頁面摘錄:
━━━━
Rotate List
Given a list, rotate the list to the right by k places, where k is non-negative.
For example:
Given 1->2->3->4->5->NULL
and k = 2
,
return 4->5->1->2->3->NULL
.
這道題要求是將鏈表最後K個節點移到鏈表開頭,其實挺簡單的。
但是需要注意一點:當K大於鏈表長度的時候,必須從頭開始遍歷。
/**
* Definition for singly-linked list.
* struct ListNode {
* int val;
* ListNode *next;
* ListNode(int x) : val(x), next(NULL) {}
* };
*/
class Solution
{
public:
ListNode *rotateRight(ListNode *head, int k)
{
if(!head || k < 0)
return NULL;
if(k == 0)
return head;
ListNode * rear = head;
ListNode * fore = head;
ListNode * temp;
int i = 0;
while(i<k)
{
fore = fore->next;
if(!fore) //k的長度大於鏈表長度
fore = head;
i++;
}
while(fore->next)
{
fore = fore->next;
rear = rear->next;
}
//此時rear指向待旋轉節點的前一個節點
//fore指向最後一個節點
fore->next = head;
head = rear->next;
rear->next = NULL;
return head;
}
};
因爲while循環裏面忘了寫i++,硬是不知道哪兒出錯了,最後在VS裏面才調試出來,囧死!
測試代碼:
int main()
{
int num[2]={1,2};
struct ListNode *head = new ListNode(0);
struct ListNode *temp = head;
for(int i=0; i<2; i++)
{
struct ListNode * p = new ListNode(num[i]);
temp ->next = p;
temp = p;
}
temp = head;
head = head->next;
delete temp;
cout<<"原始鏈表:";
temp = head;
while(temp)
{
cout<<temp->val<<" ";
temp = temp->next;
}
cout<<endl;
Solution sol;
head = sol.rotateRight(head, 1);
cout<<"操作後鏈表:";
while(head)
{
cout<<head->val<<" ";
temp = head;
head = head->next;
delete temp;
}
cout<<endl;
return 0;
}
━━━━
資料摘錄:
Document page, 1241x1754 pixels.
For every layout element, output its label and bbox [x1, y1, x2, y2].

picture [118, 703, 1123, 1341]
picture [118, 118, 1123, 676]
━━━━
任務要求:
(1) 請返回頁面摘錄中從「Rotate List」到「for singly-linked list.」之間的文字，首尾兩處均包括在內。
(2) 下列各項陳述是否與頁面摘錄相符？請逐項答「是」或「否」，並一字不改地引用頁面摘錄中作為判斷依據的文字。
(a) 當K大於鏈表長度時，必須從頭開始遍歷。
(b) 作者在while循環裏忘記寫的是「fore = fore->next;」。
(c) 測試代碼調用rotateRight時傳入的k值為2。

作答內容:
(1)
Rotate List
Given a list, rotate the list to the right by k places, where k is non-negative.
For example:
Given 1->2->3->4->5->NULL
and k = 2
,
return 4->5->1->2->3->NULL
.
這道題要求是將鏈表最後K個節點移到鏈表開頭,其實挺簡單的。
但是需要注意一點:當K大於鏈表長度的時候,必須從頭開始遍歷。
/**
* Definition for singly-linked list.

(2)
(a) 是。「但是需要注意一點:當K大於鏈表長度的時候,必須從頭開始遍歷。」
(b) 否。「因爲while循環裏面忘了寫i++」
(c) 否。「head = sol.rotateRight(head, 1);」